§ **Problem to solve**
Update the listing from the line with "The document lists, after" through the end of the listing by replacing "top-left" with "upper-left". Leave every other part of those lines unchanged.

^^^^

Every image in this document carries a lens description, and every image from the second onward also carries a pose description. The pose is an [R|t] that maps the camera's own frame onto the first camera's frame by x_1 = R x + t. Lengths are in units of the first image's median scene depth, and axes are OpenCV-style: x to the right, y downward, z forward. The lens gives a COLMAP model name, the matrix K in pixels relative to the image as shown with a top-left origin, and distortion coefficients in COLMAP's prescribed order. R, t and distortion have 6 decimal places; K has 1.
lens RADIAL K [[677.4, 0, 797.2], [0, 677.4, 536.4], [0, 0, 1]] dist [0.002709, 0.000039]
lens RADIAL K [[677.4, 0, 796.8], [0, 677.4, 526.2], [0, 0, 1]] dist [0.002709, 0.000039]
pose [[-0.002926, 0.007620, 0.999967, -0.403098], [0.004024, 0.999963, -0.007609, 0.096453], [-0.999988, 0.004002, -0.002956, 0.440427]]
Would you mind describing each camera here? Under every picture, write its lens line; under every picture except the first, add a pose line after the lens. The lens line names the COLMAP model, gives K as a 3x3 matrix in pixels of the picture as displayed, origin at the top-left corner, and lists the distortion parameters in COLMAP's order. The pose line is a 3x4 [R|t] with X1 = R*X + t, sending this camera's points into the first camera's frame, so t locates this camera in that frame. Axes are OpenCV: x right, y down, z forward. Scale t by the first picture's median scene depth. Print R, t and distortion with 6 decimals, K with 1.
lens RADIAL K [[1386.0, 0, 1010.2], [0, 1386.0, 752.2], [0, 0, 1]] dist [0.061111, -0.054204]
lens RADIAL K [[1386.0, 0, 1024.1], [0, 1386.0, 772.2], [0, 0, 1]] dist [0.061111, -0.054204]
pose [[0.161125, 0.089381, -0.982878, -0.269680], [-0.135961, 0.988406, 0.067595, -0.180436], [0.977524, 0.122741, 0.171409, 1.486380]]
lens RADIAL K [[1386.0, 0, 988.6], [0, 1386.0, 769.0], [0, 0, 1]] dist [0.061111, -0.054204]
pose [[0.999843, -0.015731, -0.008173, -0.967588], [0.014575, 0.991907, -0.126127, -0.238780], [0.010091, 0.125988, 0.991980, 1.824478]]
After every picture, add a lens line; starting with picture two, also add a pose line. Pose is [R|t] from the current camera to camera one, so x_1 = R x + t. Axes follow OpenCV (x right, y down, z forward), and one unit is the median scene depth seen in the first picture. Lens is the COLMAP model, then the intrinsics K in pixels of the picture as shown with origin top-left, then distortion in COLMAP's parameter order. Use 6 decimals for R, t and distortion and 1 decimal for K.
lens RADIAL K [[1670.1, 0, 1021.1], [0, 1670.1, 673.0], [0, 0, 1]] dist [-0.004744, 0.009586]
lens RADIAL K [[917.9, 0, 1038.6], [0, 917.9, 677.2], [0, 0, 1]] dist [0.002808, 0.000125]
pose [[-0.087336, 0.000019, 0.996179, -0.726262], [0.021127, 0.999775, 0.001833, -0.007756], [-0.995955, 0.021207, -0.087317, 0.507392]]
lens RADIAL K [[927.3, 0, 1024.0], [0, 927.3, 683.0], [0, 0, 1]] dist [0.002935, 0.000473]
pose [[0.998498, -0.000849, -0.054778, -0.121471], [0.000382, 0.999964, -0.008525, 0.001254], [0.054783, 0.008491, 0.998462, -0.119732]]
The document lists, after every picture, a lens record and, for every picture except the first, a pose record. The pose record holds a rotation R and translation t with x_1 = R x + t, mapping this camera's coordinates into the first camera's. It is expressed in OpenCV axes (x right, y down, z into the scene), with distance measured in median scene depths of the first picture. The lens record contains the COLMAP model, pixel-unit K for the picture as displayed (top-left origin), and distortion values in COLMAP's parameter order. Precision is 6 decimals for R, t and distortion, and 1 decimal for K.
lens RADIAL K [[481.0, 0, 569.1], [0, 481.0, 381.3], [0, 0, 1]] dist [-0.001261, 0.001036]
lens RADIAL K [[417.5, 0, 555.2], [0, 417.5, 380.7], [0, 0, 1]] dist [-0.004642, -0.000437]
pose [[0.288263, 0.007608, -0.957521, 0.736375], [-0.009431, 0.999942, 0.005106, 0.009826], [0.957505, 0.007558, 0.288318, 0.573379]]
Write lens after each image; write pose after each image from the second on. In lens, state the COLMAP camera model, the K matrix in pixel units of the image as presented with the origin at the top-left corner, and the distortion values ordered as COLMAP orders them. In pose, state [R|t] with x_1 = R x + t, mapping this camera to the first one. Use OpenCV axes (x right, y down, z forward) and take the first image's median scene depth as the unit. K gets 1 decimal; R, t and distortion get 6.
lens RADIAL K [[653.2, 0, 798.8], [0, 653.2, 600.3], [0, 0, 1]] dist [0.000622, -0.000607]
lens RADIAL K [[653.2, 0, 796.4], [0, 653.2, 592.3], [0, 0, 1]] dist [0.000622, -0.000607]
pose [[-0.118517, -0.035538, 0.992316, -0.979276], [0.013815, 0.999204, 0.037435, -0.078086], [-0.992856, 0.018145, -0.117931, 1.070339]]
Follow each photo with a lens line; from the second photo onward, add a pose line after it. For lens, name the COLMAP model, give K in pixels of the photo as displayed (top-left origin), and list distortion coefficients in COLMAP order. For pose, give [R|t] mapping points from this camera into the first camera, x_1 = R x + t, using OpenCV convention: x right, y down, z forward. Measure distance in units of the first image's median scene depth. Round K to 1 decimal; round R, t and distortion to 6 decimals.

^^^^

§ **Output for this task**
The document lists, after every picture, a lens record and, for every picture except the first, a pose record. The pose record holds a rotation R and translation t with x_1 = R x + t, mapping this camera's coordinates into the first camera's. It is expressed in OpenCV axes (x right, y down, z into the scene), with distance measured in median scene depths of the first picture. The lens record contains the COLMAP model, pixel-unit K for the picture as displayed (upper-left origin), and distortion values in COLMAP's parameter order. Precision is 6 decimals for R, t and distortion, and 1 decimal for K.
lens RADIAL K [[481.0, 0, 569.1], [0, 481.0, 381.3], [0, 0, 1]] dist [-0.001261, 0.001036]
lens RADIAL K [[417.5, 0, 555.2], [0, 417.5, 380.7], [0, 0, 1]] dist [-0.004642, -0.000437]
pose [[0.288263, 0.007608, -0.957521, 0.736375], [-0.009431, 0.999942, 0.005106, 0.009826], [0.957505, 0.007558, 0.288318, 0.573379]]
Write lens after each image; write pose after each image from the second on. In lens, state the COLMAP camera model, the K matrix in pixel units of the image as presented with the origin at the upper-left corner, and the distortion values ordered as COLMAP orders them. In pose, state [R|t] with x_1 = R x + t, mapping this camera to the first one. Use OpenCV axes (x right, y down, z forward) and take the first image's median scene depth as the unit. K gets 1 decimal; R, t and distortion get 6.
lens RADIAL K [[653.2, 0, 798.8], [0, 653.2, 600.3], [0, 0, 1]] dist [0.000622, -0.000607]
lens RADIAL K [[653.2, 0, 796.4], [0, 653.2, 592.3], [0, 0, 1]] dist [0.000622, -0.000607]
pose [[-0.118517, -0.035538, 0.992316, -0.979276], [0.013815, 0.999204, 0.037435, -0.078086], [-0.992856, 0.018145, -0.117931, 1.070339]]
Follow each photo with a lens line; from the second photo onward, add a pose line after it. For lens, name the COLMAP model, give K in pixels of the photo as displayed (upper-left origin), and list distortion coefficients in COLMAP order. For pose, give [R|t] mapping points from this camera into the first camera, x_1 = R x + t, using OpenCV convention: x right, y down, z forward. Measure distance in units of the first image's median scene depth. Round K to 1 decimal; round R, t and distortion to 6 decimals.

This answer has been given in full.